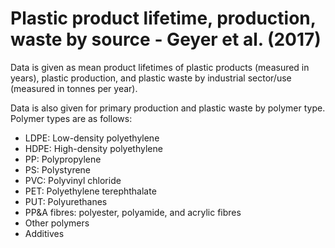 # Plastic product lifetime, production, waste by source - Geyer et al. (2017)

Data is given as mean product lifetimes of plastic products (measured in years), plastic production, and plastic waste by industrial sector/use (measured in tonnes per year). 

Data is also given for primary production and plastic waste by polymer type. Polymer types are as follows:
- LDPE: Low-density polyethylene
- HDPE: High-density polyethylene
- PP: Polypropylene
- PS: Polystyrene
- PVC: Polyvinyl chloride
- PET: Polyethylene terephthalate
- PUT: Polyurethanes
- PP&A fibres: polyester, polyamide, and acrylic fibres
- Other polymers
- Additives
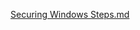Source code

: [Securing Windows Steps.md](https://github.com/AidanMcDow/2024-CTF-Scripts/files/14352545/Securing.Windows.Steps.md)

### Your goal
Turn the lines of the records above into a numbered list, omitting blank lines and the pictures.

### Written reply
1.  # Plastic product lifetime, production, waste by source - Geyer et al. (2017)
2. Data is given as mean product lifetimes of plastic products (measured in years), plastic production, and plastic waste by industrial sector/use (measured in tonnes per year). 
3. Data is also given for primary production and plastic waste by polymer type. Polymer types are as follows:
4. - LDPE: Low-density polyethylene
5. - HDPE: High-density polyethylene
6. - PP: Polypropylene
7. - PS: Polystyrene
8. - PVC: Polyvinyl chloride
9. - PET: Polyethylene terephthalate
10. - PUT: Polyurethanes
11. - PP&A fibres: polyester, polyamide, and acrylic fibres
12. - Other polymers
13. - Additives
14. Source code
15. : [Securing Windows Steps.md](https://github.com/AidanMcDow/2024-CTF-Scripts/files/14352545/Securing.Windows.Steps.md)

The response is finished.